MINNEAPOLIS (AP) Adrian Peterson reached the end zone for the first time in nearly two years. Minnesota's feisty defense crossed the goal line, too.
Peterson tallied 126 yards and two touchdowns on 20 carries over three quarters on Sunday, and the Vikings flustered Philip Rivers into two turnovers and four sacks in a 31-14 victory over the injury-depleted Chargers.
''Knocked that rust off,'' said Peterson, who last scored on Nov. 24, 2013, at Green Bay, before a foot injury hampered him down the stretch that season. Fallout from a child-abuse case against him last year kept him out of all but one game.
Chad Greenway's 91-yard interception return for a touchdown in the fourth quarter helped the Vikings (2-1) take another important step past an embarrassing opening loss at San Francisco.
Rivers was pulled after that play, with the deficit at 24 points. He took a hard hit to the midsection from Anthony Barr in the third quarter. Center Chris Watt (groin), left guard Orlando Franklin (right ankle) and left tackle King Dunlap (concussion) all left the game with injuries, and a couple of the ''healthy'' linemen for the Chargers (1-2) were hobbling around, too.
''The five we had left that fought like crazy to the end,'' Rivers said, ''and their effort is appreciated.''
Barr forced a fumble with a sack in the first quarter that gave the blitz-happy Vikings the ball at the 13.
''It really brings the energy and enthusiasm to the defense and makes guys want to keep playing,'' Barr said. ''Anytime you kind of feel you have a team at your own will, it feels good.''
Here are some key angles to know about the game:
Peterson's wife, Ashley, gave birth to their son, Axyl, in the morning before the game.

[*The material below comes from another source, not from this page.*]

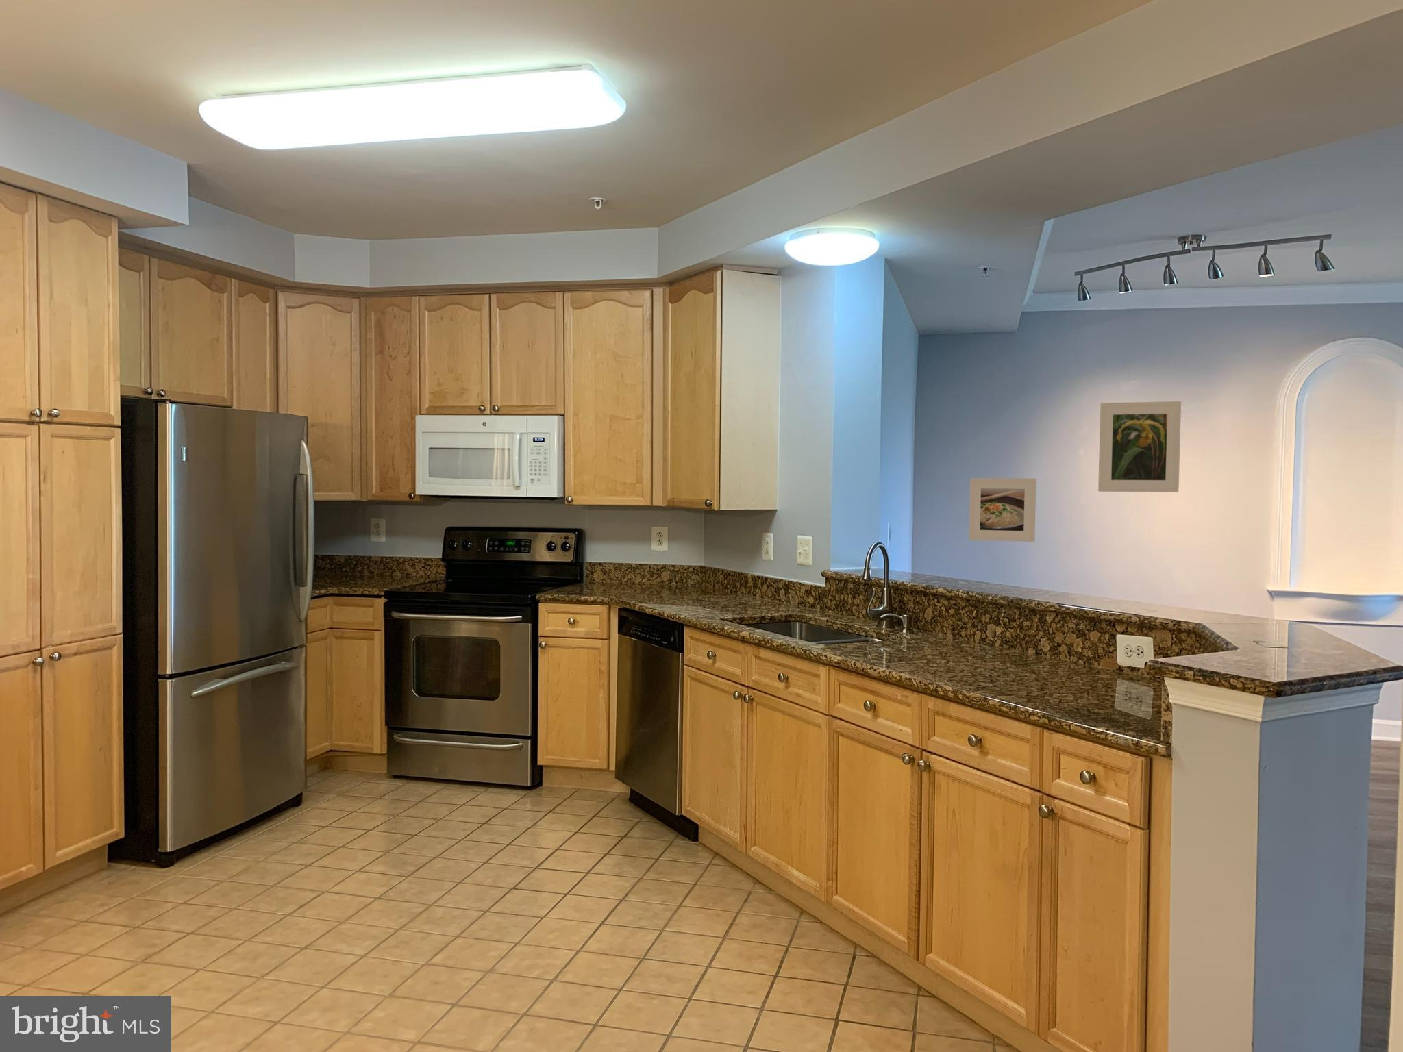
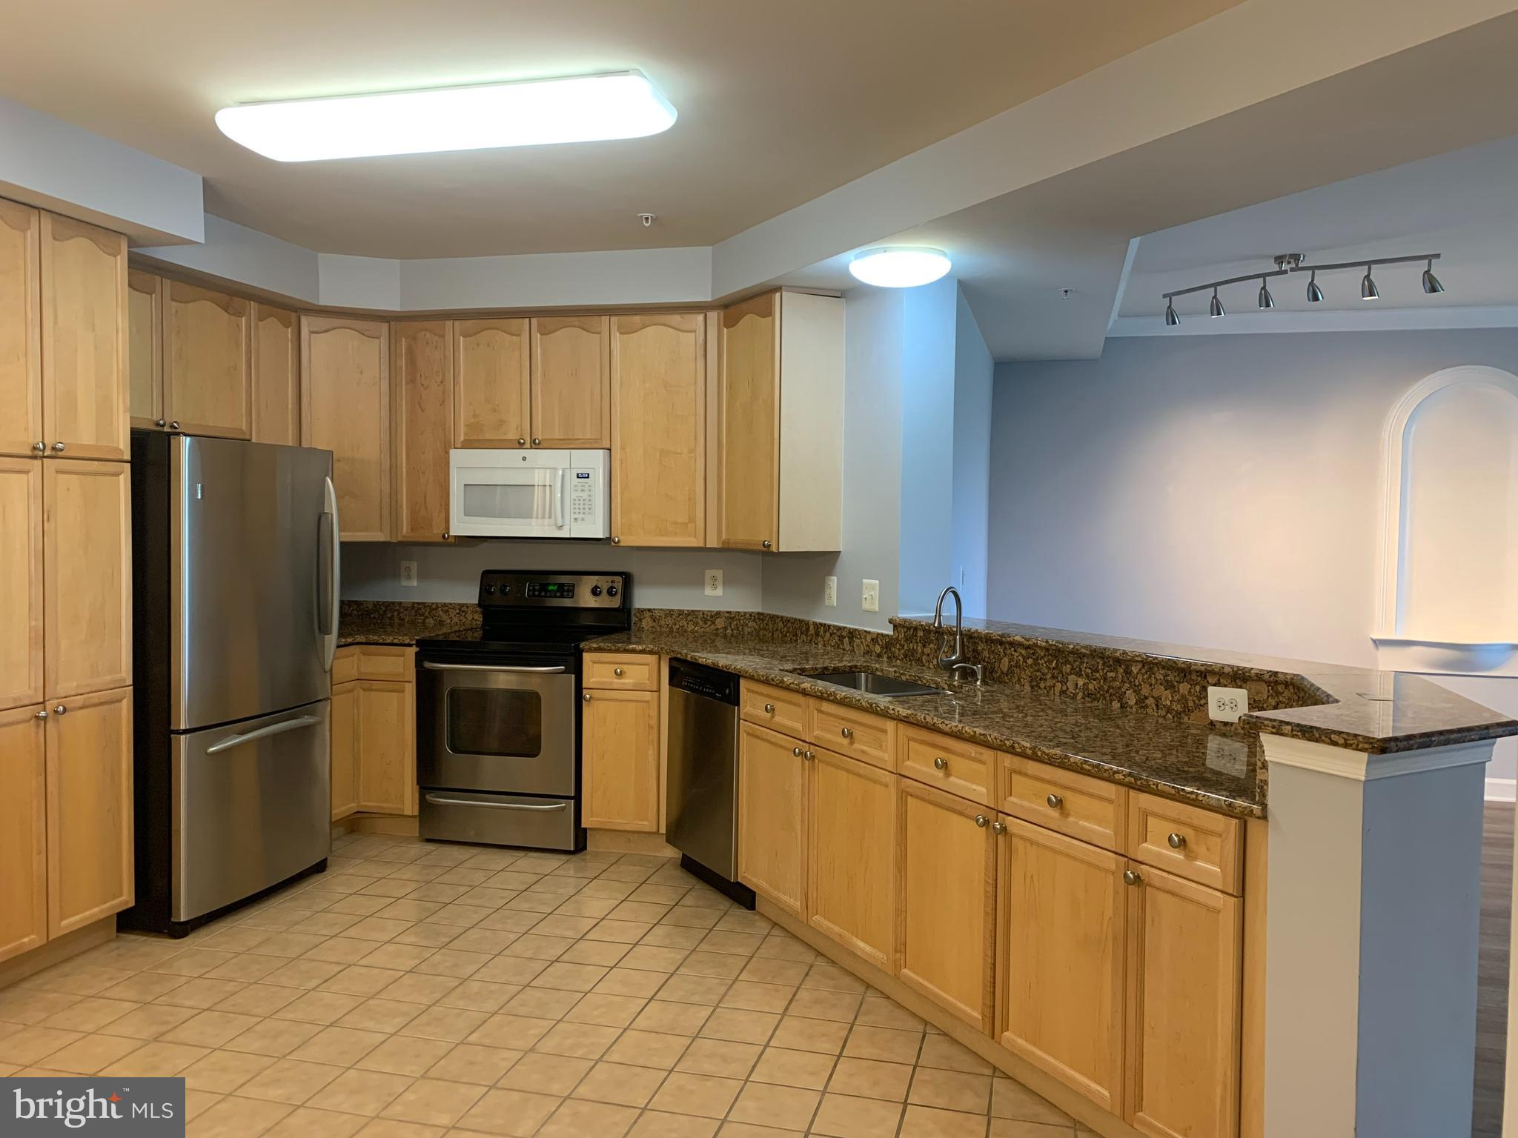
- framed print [969,477,1036,543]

He had to scramble to get to the stadium in time for warmups, and in his initial conversation with coach Mike Zimmer, he couldn't immediately guarantee his presence.
''I need to know by a certain time,'' Zimmer told him.
Peterson texted back about an hour or so later, a little more than two hours before kickoff, and told his coach he'd be there.
The Vikings formed a convoy of five-to-six blockers around Greenway as he grabbed the deflected ball off intended receiver Stevie Johnson and ran untouched into the end zone for his second-career touchdown.
The timing couldn't have been better for Greenway, who filled 24 ticket requests for family and friends. The group included his 83-year-old grandfather, Tom, who had never before seen his grandson play in 10 seasons in the NFL. Greenway's father, Alan, died of cancer last December.
''You just have to think my dad tipped the ball up,'' Greenway said, adding: ''You can't write the script any better.''
The Vikings were hit by fewer injuries than the Chargers, but top cornerback Xavier Rhodes suffered a possible concussion in the scariest of the afternoon's collisions. Rhodes and safety Andrew Sendejo smacked into each other trying to tackle Allen as he slithered away for a 34-yard touchdown catch with 1:17 left before halftime. Rhodes, whose neck snapped backward, was motionless on the turf for a few moments. He didn't return while being evaluated for a head injury.
The injury to Rhodes thrust rookie Trae Waynes into the lineup for his first action on defense of the season, putting him across from his old pal, Chargers running back Melvin Gordon. Waynes and Gordon, both first-round draft picks this spring, played together at Kenosha Bradford High School in Wisconsin.
Rivers went after Waynes right away, but the Michigan State product performed relatively well. He wasn't credited for any tackles of Gordon, who had a modest 51 yards on 14 rushes.
PLENTY OF TIME
The Chargers have rebounded from slow starts several times since Rivers took over at quarterback. They were 1-3 in 2007 before finishing 11-5 and advancing to the AFC championship game. They started 0-2 in 2008 and 1-2 in 2013 and won playoff games both seasons.
''I'm making no predictions,'' Rivers said, ''but there's a lot of football left.''
The Chargers get to play five of their next seven games at home, a stretch that includes their bye in mid-November. They host Cleveland and Pittsburgh the next two weeks.